Of course, people still questioned whether this was in the best interest of the child. A huge study from Iowa State (in the 1950s, at least) determined the program didn't harm children. "They couldn't trace anything broken in those kids that would be a result of their time spent on campus," Birk says.

Not everyone agrees. Just ask Oregon State practice baby Shirley Kirkham, who told the Associated Press back in 1999: "I strongly believe that if you're handled at such a young age by so many people and you don't get a chance to bond with anyone, that you will have troubles later on in life." (Attachment theory.)

Elsewhere, Leah Brooks' grandfather, Robert Brooks, was a practice baby back in 1929 at the University of Knoxville, according to her grandmother. Though he died young due to a surgical complication, all signs point to him living a happy life.

But "I feel empathetic for the fact that he might not have lived long enough to really recognize or come to terms with any effects of it, if there had been," Brooks, 26, says.

Heads up:Dave Ramsey, a 22-year-old named Emma and what not to say to parents

Why the practice baby era ends

Practice babies went out of style less because of concern for the children and more due to structural issues. The baby boom of the 1950s included an adoption boom, for example. If social agencies had the opportunity to place a child with parents over home economics students, they would.

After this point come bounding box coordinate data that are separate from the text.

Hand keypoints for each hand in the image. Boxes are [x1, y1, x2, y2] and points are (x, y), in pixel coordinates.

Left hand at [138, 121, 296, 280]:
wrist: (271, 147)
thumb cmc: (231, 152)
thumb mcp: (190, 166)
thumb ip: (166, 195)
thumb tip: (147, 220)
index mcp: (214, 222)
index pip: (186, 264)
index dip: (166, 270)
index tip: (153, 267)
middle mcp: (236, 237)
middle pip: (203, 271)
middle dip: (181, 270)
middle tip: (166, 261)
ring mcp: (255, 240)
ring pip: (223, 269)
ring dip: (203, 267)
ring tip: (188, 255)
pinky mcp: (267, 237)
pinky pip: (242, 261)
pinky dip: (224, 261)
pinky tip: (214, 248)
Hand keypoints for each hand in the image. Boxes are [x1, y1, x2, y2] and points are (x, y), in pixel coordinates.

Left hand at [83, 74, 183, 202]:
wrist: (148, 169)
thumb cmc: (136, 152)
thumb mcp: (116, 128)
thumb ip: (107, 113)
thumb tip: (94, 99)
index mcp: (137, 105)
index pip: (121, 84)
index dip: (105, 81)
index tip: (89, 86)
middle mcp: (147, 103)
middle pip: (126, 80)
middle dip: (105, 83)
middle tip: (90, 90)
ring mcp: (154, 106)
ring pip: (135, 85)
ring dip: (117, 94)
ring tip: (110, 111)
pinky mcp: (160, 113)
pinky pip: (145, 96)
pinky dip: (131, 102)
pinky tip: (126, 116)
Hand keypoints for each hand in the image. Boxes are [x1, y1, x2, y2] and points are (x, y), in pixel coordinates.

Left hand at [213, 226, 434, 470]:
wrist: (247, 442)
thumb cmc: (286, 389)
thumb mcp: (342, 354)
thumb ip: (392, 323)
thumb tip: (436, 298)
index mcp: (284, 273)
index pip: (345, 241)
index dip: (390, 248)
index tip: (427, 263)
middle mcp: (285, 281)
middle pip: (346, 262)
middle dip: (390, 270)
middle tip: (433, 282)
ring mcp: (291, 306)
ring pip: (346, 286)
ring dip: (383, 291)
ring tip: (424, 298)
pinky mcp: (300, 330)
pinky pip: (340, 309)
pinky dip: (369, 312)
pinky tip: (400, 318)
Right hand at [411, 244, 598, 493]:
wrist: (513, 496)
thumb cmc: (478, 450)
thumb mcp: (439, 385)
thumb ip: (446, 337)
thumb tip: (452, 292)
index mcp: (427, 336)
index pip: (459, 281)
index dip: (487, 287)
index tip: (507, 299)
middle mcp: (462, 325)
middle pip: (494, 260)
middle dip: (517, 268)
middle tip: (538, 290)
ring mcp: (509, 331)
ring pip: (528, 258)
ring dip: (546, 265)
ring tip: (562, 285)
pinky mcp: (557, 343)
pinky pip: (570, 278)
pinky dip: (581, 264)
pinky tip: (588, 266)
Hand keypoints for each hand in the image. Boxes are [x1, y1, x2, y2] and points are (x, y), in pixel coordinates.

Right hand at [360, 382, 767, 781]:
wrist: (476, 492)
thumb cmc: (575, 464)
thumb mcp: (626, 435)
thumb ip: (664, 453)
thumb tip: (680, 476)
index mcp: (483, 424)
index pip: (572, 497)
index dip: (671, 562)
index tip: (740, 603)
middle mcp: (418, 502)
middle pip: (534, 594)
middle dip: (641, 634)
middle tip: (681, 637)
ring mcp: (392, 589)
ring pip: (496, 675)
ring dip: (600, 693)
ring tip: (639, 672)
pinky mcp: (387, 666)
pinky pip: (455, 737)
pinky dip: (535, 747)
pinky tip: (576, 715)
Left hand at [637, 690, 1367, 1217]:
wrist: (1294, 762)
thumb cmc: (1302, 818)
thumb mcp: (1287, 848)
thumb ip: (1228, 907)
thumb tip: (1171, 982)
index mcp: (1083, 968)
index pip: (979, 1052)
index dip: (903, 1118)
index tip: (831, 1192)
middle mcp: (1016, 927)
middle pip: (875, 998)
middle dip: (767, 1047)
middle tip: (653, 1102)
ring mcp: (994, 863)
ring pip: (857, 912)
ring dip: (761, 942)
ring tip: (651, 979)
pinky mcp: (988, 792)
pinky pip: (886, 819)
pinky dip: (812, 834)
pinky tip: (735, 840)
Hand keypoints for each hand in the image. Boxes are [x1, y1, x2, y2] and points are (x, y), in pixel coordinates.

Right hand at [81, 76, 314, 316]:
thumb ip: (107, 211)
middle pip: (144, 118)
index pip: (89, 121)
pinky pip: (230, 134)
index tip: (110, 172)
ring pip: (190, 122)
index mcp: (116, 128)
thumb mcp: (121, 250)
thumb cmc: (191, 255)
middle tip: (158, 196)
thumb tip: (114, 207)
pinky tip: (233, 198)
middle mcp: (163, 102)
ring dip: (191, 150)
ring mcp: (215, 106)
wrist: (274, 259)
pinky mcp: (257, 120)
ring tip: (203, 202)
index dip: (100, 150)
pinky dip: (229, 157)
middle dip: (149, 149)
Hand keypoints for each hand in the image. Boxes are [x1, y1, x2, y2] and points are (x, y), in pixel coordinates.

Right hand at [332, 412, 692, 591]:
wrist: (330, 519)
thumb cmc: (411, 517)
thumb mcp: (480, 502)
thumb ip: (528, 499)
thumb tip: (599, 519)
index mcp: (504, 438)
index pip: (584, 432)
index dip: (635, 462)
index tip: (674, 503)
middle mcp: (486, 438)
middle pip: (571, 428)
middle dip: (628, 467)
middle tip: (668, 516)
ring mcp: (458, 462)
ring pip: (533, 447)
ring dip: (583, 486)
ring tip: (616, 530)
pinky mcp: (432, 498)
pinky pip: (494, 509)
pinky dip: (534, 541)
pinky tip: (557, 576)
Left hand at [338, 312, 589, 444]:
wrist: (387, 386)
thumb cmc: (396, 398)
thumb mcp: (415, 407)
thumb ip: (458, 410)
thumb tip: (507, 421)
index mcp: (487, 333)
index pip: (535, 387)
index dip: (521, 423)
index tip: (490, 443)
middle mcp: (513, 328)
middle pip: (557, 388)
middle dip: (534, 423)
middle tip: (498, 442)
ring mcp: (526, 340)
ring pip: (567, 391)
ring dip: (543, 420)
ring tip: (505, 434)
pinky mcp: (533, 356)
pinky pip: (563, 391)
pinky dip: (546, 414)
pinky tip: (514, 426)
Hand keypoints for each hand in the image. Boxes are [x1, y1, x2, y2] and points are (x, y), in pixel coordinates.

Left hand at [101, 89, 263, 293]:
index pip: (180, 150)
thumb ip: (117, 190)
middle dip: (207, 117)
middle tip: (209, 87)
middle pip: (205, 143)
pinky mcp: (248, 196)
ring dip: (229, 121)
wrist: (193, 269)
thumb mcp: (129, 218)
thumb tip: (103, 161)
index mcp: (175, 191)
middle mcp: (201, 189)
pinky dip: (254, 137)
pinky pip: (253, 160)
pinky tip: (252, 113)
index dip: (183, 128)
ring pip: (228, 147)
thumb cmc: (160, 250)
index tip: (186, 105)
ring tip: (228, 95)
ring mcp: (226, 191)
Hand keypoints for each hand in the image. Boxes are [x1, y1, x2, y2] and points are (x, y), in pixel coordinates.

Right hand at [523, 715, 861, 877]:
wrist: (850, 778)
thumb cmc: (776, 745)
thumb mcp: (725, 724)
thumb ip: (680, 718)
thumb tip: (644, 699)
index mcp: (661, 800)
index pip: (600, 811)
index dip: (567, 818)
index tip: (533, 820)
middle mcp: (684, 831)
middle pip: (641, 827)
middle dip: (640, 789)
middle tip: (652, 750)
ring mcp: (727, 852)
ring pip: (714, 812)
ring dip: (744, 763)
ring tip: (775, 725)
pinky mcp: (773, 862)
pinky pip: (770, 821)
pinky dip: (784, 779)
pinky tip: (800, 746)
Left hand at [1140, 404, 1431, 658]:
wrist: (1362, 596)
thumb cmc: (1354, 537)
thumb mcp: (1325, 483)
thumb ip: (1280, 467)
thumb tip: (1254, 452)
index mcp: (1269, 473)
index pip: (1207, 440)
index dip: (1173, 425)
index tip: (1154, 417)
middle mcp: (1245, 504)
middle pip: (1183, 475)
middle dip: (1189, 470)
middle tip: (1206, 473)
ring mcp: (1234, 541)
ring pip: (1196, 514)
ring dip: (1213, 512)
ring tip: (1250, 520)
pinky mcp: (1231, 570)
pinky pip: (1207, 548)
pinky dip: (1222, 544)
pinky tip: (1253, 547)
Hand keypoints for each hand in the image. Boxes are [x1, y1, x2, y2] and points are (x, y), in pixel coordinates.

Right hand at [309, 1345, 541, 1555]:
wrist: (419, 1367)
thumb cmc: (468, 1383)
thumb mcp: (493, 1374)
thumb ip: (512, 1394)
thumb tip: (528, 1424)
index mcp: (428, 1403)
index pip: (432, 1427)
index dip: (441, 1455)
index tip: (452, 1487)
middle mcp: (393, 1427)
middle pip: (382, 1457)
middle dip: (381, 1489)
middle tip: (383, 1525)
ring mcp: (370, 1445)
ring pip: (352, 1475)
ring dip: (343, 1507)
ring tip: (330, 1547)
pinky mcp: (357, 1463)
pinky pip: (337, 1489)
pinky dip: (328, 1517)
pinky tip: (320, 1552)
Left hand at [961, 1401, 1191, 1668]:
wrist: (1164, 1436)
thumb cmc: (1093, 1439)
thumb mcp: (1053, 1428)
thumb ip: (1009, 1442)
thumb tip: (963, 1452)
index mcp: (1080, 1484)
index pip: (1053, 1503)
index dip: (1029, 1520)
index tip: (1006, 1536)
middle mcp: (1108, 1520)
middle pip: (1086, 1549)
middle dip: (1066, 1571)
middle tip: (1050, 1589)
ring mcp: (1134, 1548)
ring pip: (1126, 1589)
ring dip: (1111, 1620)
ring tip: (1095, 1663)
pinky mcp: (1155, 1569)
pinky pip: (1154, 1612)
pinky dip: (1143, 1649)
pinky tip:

"What child welfare authorities started being more vehement about was that what a kid needed was a family and that getting them as quickly as possible into an adopted family would be better for them," Leinaweaver says, pointing to why this practice likely makes us scratch our heads in the present. "And why take a year where they'd be poked and prodded and treated like a guinea pig?"

That's part of why the practice feels so outdated when discussed today. Plus, the gender norms of previous decades don't apply now; Anyone – regardless of gender – can be involved in a child's life.

Things have changed a lot.

"I don't think that any university today, would accept the liability of being in charge, like full time in charge of someone's baby or toddler," Birk says. "And I think you'd be hard-pressed to get anyone to pay for a house where lots of 21- and 22-year-old students are living and raising a child."